Ventiquattro ore e il gioco è fatto: l’account Facebook è stato rubato con successo. Un ricercatore brasiliano e un esperto spagnolo di social network hanno scovato due Face-bug non poco allarmanti. Dal Brasile e dalla Spagna, arrivano quindi dei suggerimenti viola privacy.
In particolare, per rubare un account Facebook, il brasiliano Nelson Novaes Neto, senza utilizzare alcun trojan, ha scoperto che il social network permette di recuperare la password del proprio profilo – o di qualcun altro – grazie all’aiuto di tre amici. Creare un profilo falso ma attendibile, con tanto di lunga lista di amici – possibilmente in comune con la vittima scelta – e foto profilo, e richiedere l’amicizia al bersaglio: una volta che questo inconsapevole proprietario dell’account avrà accettato di stringere amicizia col falso profilo, è possibile ottenere indirizzo email e password, cambiarle e fare illegalmente ciò che si vuole. Neto, dopo aver rivelato la sua scoperta, ha dichiarato:
«Le persone hanno semplicemente ignorato il pericolo insito nell’aggiungere un contatto senza controllare che sia autentico. I social network possono essere fantastici, ma le persone fanno errori. La privacy è una questione di responsabilità sociale».

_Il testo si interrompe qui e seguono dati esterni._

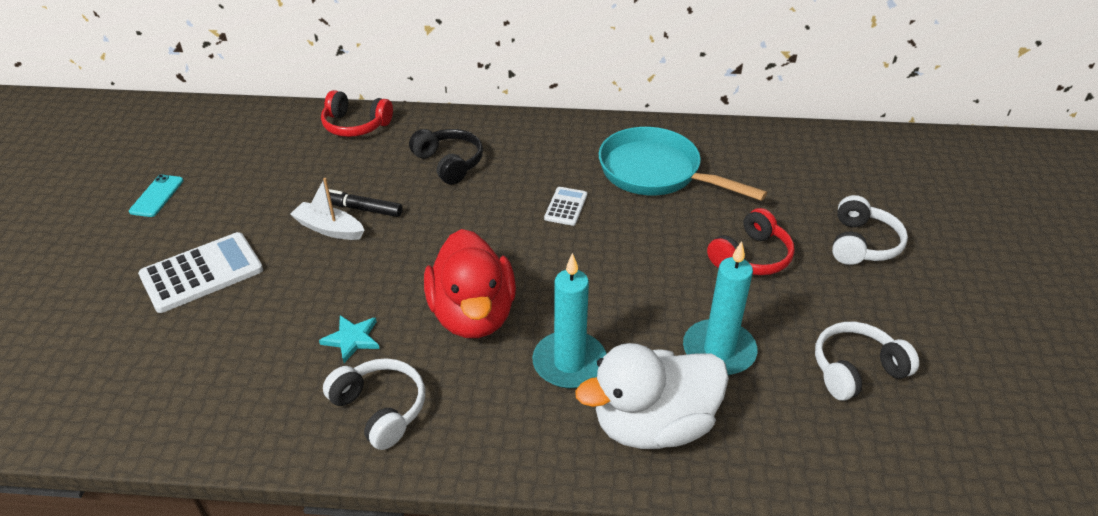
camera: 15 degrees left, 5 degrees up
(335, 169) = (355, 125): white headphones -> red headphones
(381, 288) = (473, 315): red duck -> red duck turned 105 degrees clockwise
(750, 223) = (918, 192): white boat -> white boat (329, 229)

Che sia sbagliato e illecito rubare l’identità virtuale, su Facebook o semplicemente sulla casella di posta elettronica, è risaputo. Eppure in questo caso il problema non è del social network in sé o del suo rispetto della privacy degli utenti. Bisognerebbe segnalare gli account sospetti e non accettare richieste di amicizia da sconosciuti o gente dall’identità non accertata, a costo della nostra stessa vulnerabilità.
Dalla Spagna, invece, Alfredo Arias, alias @minipunk, sostiene che basta scovare l’email della vittima e di un suo conoscente e inviargli un messaggio di posta a nome di quest’ultimo, totalmente ignaro della cosa – online è possibile trovare ogni tipo di servizio di questo tipo, anche completamente gratuito.

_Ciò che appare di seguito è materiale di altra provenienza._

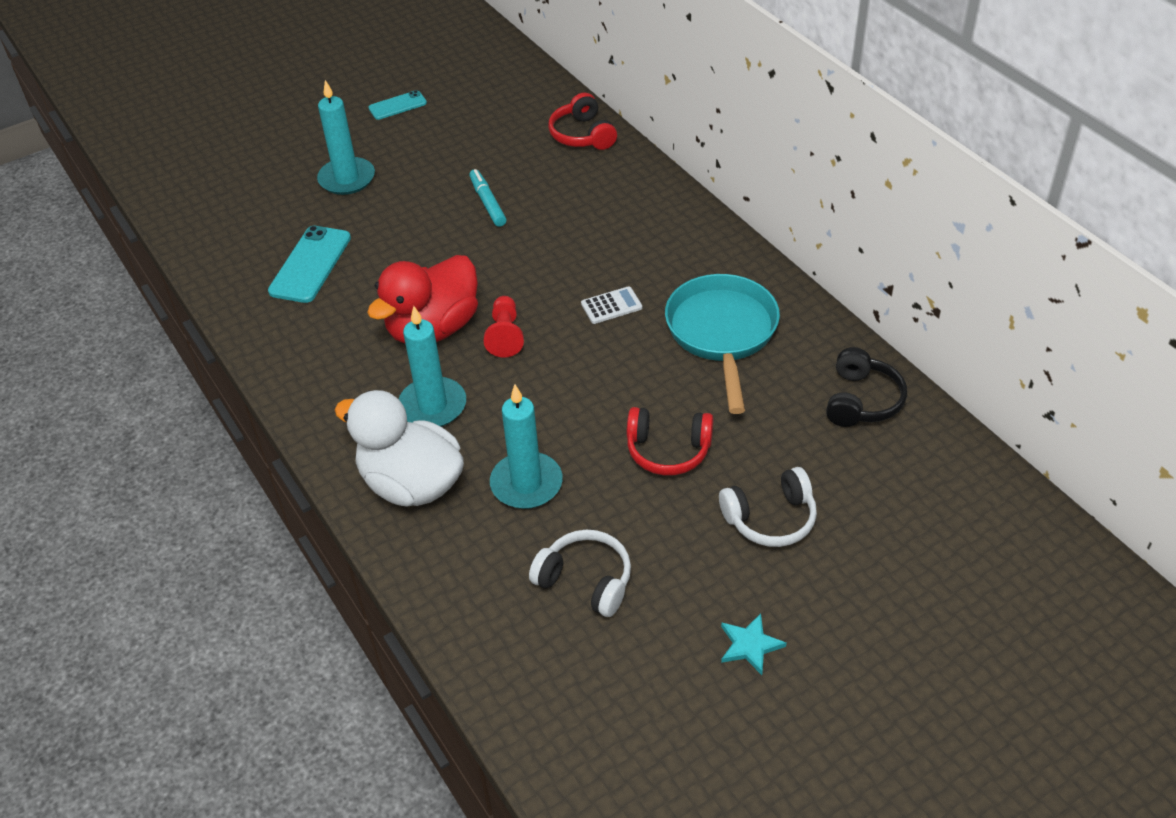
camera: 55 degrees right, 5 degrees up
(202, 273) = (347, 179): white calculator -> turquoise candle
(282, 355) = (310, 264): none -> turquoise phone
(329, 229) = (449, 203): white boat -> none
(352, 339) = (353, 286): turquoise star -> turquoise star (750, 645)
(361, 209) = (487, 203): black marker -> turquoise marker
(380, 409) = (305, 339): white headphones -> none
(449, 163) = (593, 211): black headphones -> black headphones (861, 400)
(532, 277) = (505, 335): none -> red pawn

Un’email credibile, che possa persuadere la persona danneggiata a cliccare su un sito web o a confidarci qualche dato sensibile, può così trasformarsi in un pacco bomba. Non consigliamo di provarci, e ricordiamo che tutto questo è assolutamente illegale e rischioso – per non dire immorale.
Il codice penale, all’articolo 494 intitolato “Sostituzione di persona”, recita:
«Chiunque, al fine di procurare a sé o ad altri un vantaggio o di recare ad altri un danno, induce taluno in errore, sostituendo illegittimamente la propria all’altrui persona, o attribuendo a sé o ad altri un falso nome, o un falso stato, ovvero una qualità a cui la legge attribuisce effetti giuridici, è punito, se il fatto non costituisce un altro delitto contro la fede pubblica, con la reclusione fino a un anno».
A voi la scelta quindi. Nel caso in cui, invece, sospettate di esser vittima di violazione della privacy o ne avete paura, citiamo Franklin Delano Roosevelt: “L’unica cosa di cui aver paura è la paura stessa”. Essere prudenti è cautelativo, ma esagerare è decisamente distruttivo.